Lundi 5 septembre 1988 : de BOGEN à SKIBOTN (STORFJORD)
La matinée est bien avancée (11:30) lorsque
nous réussissons à lever le camp, ayant terminé vers 23:15
hier soir les démontages, bouchages et remontages des ouïes
d'aération sous l'évier et sous les coffres intérieurs. Elles
avaient englouti les pièces du jeu d'échec et, plus embêtant,
la soupape de la cocotte-minute inutilisable depuis plusieurs
jours... Encore un petit défaut quelque peu contrariant de
notre Pilote !
Nous roulons beaucoup aujourd'hui, évitant d'abord Narvik entièrement reconstruite après les destructions de la dernière guerre et ne laissant guère prévoir beaucoup de particularités. Nous nous engageons bientôt sur une superbe route toute neuve; hélas nous devons rebrousser chemin après un long moment car elle se révèle barrée par des travaux et nous n'avions pas été capables de déchiffrer les pancartes de déviation (en norvégien bien entendu !). Le détour sur des chemins de terre malmène un peu notre camion peu habitué à ces chemins rustiques mais la campagne, plus sauvage que le long de la grande (et unique) route, est aussi plus pittoresque. | ![]() Vastes
étendues désertes sur les petites routes du grand
nord norvégien
|
Les fjords grandioses, les profondes vallées remplies d'impétueuses rivières ou de lacs tranquilles se succèdent, ponctués çà et là de monuments à la mémoire des résistants à l'avance allemande de 1940. Nous nous retrouvons enfin dans une région de hauts sommets massifs usés par l'érosion et couverts de résineux. Mais nous avons déjà franchi plus de 5 000 km et il est temps de faire le premier changement d'huile; nous trouvons un petit garage agent Citroën qui accepte de nous servir à l'improviste et fait très consciencieusement tous les contrôles prévus au livret de garantie. En revanche l'addition est plutôt salée : plus de 100 $ pour une heure trente d'ouvrage, soit un taux horaire de près de 70 $ ! Nous savions le coût de la vie élevé ici, mais pas à ce point là...
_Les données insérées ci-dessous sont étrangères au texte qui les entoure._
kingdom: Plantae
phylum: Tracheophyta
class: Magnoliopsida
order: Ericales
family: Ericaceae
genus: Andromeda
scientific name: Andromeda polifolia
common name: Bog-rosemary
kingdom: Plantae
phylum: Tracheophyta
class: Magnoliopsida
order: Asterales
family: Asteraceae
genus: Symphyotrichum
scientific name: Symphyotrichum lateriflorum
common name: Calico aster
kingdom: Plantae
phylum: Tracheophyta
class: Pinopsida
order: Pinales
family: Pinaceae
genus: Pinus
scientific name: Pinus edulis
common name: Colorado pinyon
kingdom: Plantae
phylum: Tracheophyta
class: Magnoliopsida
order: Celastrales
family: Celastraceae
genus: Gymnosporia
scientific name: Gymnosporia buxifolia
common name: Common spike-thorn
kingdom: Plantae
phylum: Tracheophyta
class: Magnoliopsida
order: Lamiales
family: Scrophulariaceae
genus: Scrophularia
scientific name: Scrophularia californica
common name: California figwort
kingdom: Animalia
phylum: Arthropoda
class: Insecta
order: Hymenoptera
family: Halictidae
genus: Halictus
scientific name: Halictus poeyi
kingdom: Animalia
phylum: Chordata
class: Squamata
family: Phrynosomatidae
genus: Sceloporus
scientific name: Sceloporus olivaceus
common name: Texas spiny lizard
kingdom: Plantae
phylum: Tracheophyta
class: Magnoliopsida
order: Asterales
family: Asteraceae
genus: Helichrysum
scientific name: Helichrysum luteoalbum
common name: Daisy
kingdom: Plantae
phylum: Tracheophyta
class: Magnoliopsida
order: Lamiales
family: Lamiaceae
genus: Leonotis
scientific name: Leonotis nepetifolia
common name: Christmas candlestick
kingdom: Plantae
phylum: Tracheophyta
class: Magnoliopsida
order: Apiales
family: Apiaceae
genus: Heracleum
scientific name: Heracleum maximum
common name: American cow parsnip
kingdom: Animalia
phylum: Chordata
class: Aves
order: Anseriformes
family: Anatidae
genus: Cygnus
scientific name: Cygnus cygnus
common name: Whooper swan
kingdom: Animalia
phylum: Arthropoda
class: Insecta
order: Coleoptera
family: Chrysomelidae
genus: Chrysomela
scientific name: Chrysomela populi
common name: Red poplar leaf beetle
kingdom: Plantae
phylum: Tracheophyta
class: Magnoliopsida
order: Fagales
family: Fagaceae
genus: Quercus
Bien qu'un peu énervés par cette brèche imprévue dans notre budget déjà déficitaire, nous poursuivons encore un long moment notre chemin et c'est assez fatigués que nous arrêtons vers 19:00 sur le quai du petit port de Skibotn. On y jouit d'un spectaculaire silence dans un paysage grandiose de montagnes à pic dont il me semble cependant que nous commençons à être un peu blasés.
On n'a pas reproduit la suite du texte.